What the task requires:
Each of the records must appear again, exactly as it was written.
◆ ◆ ◆ ◆
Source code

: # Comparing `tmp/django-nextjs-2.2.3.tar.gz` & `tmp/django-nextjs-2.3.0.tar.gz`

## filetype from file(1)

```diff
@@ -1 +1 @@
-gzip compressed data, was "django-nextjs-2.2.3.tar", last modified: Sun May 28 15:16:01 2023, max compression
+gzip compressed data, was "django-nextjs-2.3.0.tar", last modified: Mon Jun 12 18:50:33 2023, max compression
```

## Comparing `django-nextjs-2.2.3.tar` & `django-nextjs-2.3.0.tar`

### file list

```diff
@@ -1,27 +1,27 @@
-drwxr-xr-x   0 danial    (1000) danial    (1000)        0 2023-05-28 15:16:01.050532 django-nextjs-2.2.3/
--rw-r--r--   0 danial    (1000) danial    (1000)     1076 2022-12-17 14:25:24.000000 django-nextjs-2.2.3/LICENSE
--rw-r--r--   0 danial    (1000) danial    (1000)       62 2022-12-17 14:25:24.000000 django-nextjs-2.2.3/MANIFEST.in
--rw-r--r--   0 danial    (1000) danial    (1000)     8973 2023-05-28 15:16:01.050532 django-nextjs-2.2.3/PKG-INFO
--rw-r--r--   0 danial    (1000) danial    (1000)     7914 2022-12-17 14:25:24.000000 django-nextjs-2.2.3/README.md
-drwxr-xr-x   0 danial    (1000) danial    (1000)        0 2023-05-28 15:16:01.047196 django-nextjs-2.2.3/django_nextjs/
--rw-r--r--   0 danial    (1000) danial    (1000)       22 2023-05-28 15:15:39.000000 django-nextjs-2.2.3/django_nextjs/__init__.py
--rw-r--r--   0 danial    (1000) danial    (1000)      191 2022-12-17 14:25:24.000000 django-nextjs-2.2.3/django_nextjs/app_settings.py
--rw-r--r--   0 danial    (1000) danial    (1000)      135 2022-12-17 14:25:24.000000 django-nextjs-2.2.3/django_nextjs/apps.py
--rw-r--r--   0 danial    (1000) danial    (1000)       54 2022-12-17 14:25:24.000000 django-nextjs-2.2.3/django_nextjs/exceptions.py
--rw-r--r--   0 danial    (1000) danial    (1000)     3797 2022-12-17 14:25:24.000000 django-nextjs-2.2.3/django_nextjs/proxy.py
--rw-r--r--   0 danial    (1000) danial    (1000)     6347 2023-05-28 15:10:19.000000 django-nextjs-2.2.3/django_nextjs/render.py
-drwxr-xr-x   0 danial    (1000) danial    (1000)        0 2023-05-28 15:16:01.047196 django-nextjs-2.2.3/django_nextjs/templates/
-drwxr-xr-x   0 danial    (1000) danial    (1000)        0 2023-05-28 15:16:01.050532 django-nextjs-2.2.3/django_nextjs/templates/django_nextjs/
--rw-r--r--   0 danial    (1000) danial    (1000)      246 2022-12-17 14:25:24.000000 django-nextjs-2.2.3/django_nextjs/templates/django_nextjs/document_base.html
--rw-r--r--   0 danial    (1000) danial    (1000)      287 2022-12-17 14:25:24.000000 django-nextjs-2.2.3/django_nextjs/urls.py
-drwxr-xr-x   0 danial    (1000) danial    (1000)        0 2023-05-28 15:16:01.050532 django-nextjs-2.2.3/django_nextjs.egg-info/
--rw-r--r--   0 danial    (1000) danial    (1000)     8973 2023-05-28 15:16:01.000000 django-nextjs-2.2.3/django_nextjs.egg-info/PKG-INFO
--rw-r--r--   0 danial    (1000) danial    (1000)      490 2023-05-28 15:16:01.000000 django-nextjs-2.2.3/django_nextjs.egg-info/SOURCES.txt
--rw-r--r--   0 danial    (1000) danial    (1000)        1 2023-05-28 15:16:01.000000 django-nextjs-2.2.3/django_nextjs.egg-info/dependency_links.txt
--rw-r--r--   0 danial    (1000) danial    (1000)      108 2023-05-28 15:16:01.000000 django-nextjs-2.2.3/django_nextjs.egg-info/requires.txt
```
◆ ◆ ◆ ◆
Answer section:
Source code

: # Comparing `tmp/django-nextjs-2.2.3.tar.gz` & `tmp/django-nextjs-2.3.0.tar.gz`

## filetype from file(1)

```diff
@@ -1 +1 @@
-gzip compressed data, was "django-nextjs-2.2.3.tar", last modified: Sun May 28 15:16:01 2023, max compression
+gzip compressed data, was "django-nextjs-2.3.0.tar", last modified: Mon Jun 12 18:50:33 2023, max compression
```

## Comparing `django-nextjs-2.2.3.tar` & `django-nextjs-2.3.0.tar`

### file list

```diff
@@ -1,27 +1,27 @@
-drwxr-xr-x   0 danial    (1000) danial    (1000)        0 2023-05-28 15:16:01.050532 django-nextjs-2.2.3/
--rw-r--r--   0 danial    (1000) danial    (1000)     1076 2022-12-17 14:25:24.000000 django-nextjs-2.2.3/LICENSE
--rw-r--r--   0 danial    (1000) danial    (1000)       62 2022-12-17 14:25:24.000000 django-nextjs-2.2.3/MANIFEST.in
--rw-r--r--   0 danial    (1000) danial    (1000)     8973 2023-05-28 15:16:01.050532 django-nextjs-2.2.3/PKG-INFO
--rw-r--r--   0 danial    (1000) danial    (1000)     7914 2022-12-17 14:25:24.000000 django-nextjs-2.2.3/README.md
-drwxr-xr-x   0 danial    (1000) danial    (1000)        0 2023-05-28 15:16:01.047196 django-nextjs-2.2.3/django_nextjs/
--rw-r--r--   0 danial    (1000) danial    (1000)       22 2023-05-28 15:15:39.000000 django-nextjs-2.2.3/django_nextjs/__init__.py
--rw-r--r--   0 danial    (1000) danial    (1000)      191 2022-12-17 14:25:24.000000 django-nextjs-2.2.3/django_nextjs/app_settings.py
--rw-r--r--   0 danial    (1000) danial    (1000)      135 2022-12-17 14:25:24.000000 django-nextjs-2.2.3/django_nextjs/apps.py
--rw-r--r--   0 danial    (1000) danial    (1000)       54 2022-12-17 14:25:24.000000 django-nextjs-2.2.3/django_nextjs/exceptions.py
--rw-r--r--   0 danial    (1000) danial    (1000)     3797 2022-12-17 14:25:24.000000 django-nextjs-2.2.3/django_nextjs/proxy.py
--rw-r--r--   0 danial    (1000) danial    (1000)     6347 2023-05-28 15:10:19.000000 django-nextjs-2.2.3/django_nextjs/render.py
-drwxr-xr-x   0 danial    (1000) danial    (1000)        0 2023-05-28 15:16:01.047196 django-nextjs-2.2.3/django_nextjs/templates/
-drwxr-xr-x   0 danial    (1000) danial    (1000)        0 2023-05-28 15:16:01.050532 django-nextjs-2.2.3/django_nextjs/templates/django_nextjs/
--rw-r--r--   0 danial    (1000) danial    (1000)      246 2022-12-17 14:25:24.000000 django-nextjs-2.2.3/django_nextjs/templates/django_nextjs/document_base.html
--rw-r--r--   0 danial    (1000) danial    (1000)      287 2022-12-17 14:25:24.000000 django-nextjs-2.2.3/django_nextjs/urls.py
-drwxr-xr-x   0 danial    (1000) danial    (1000)        0 2023-05-28 15:16:01.050532 django-nextjs-2.2.3/django_nextjs.egg-info/
--rw-r--r--   0 danial    (1000) danial    (1000)     8973 2023-05-28 15:16:01.000000 django-nextjs-2.2.3/django_nextjs.egg-info/PKG-INFO
--rw-r--r--   0 danial    (1000) danial    (1000)      490 2023-05-28 15:16:01.000000 django-nextjs-2.2.3/django_nextjs.egg-info/SOURCES.txt
--rw-r--r--   0 danial    (1000) danial    (1000)        1 2023-05-28 15:16:01.000000 django-nextjs-2.2.3/django_nextjs.egg-info/dependency_links.txt
--rw-r--r--   0 danial    (1000) danial    (1000)      108 2023-05-28 15:16:01.000000 django-nextjs-2.2.3/django_nextjs.egg-info/requires.txt
```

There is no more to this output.